For now: People, land, and capital goods (what we use to produce goods and services) ARE the economy. The coronavirus will not kill capital goods or land (mortages, leases, rent) unless we decide to let the ledgers run when we don’t have to. It will, however, kill people if we send them back to work in a misguided attempt to “save” an economy which will actually be killed by people dying.

This sort of category confusion is constant: Money is a fiction. We made it up. It’s a convenient fantasy used to keep track of the economic “game.” We can change how we use money any time we want to, in any way we want, for as long as we want. (Yeah, there are some consequences to the changes, but the fundamental precept remains true.)

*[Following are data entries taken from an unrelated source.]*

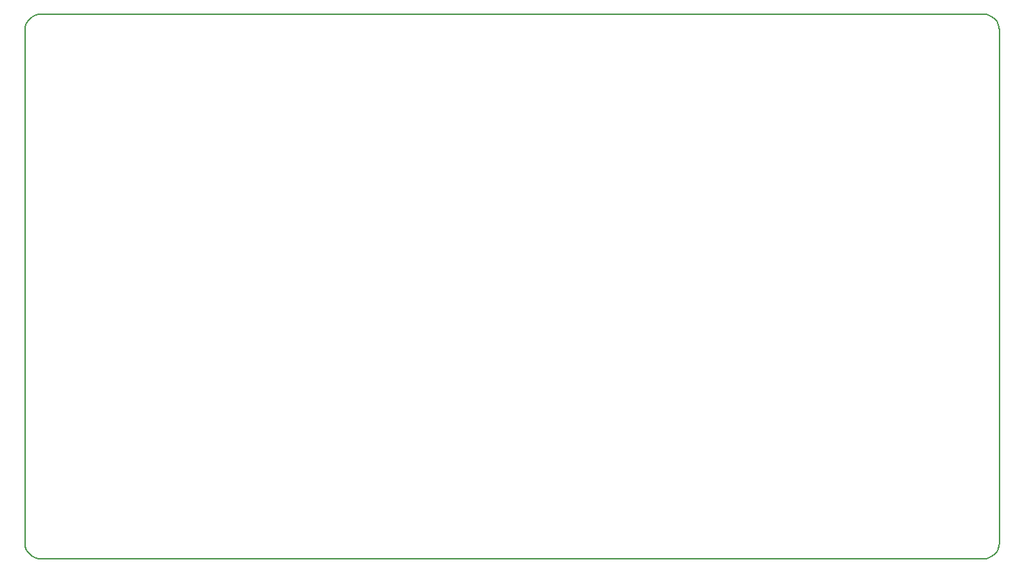
<source format=gbr>
%FSTAX24Y24*%
%MOIN*%
%IN AUX1.GBR *%
%ADD10C,0.0050*%
D10*X023917D02*G01X000787D01*X000634Y000015D01*X000486Y00006D01*
X00035Y000133D01*X000231Y000231D01*X000133Y00035D01*X00006Y000486D01*
X000015Y000634D01*X0Y000787D01*Y025984D01*X000015Y026138D01*
X00006Y026286D01*X000133Y026422D01*X000231Y026541D01*X00035Y026639D01*
X000486Y026712D01*X000634Y026757D01*X000787Y026772D01*X047047D01*
X047201Y026757D01*X047349Y026712D01*X047485Y026639D01*
X047604Y026541D01*X047702Y026422D01*X047775Y026286D01*X04782Y026138D01*
X047835Y025984D01*Y000787D01*X04782Y000634D01*X047775Y000486D01*
X047702Y00035D01*X047604Y000231D01*X047485Y000133D01*X047349Y00006D01*
X047201Y000015D01*X047047Y0D01*X023917D01*
M02*
</source>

Right now we should be halting a large chunk of the money game, then giving people the money they need so they can isolate and not get dead.

Money exists only to serve the needs and promote the welfare of humans. We already die for it far more than necessary, but sacrificing ourselves to a pandemic to “preserve” it is insanity. Money is a fiction, humans are real. Save the humans.

(I know this is in part a repeat of yesterday’s post and I apologize, but as this “save the economy by killing millions” idea gets traction I felt the fact it’s stupid and does the exact of opposite needs re-emphasis.)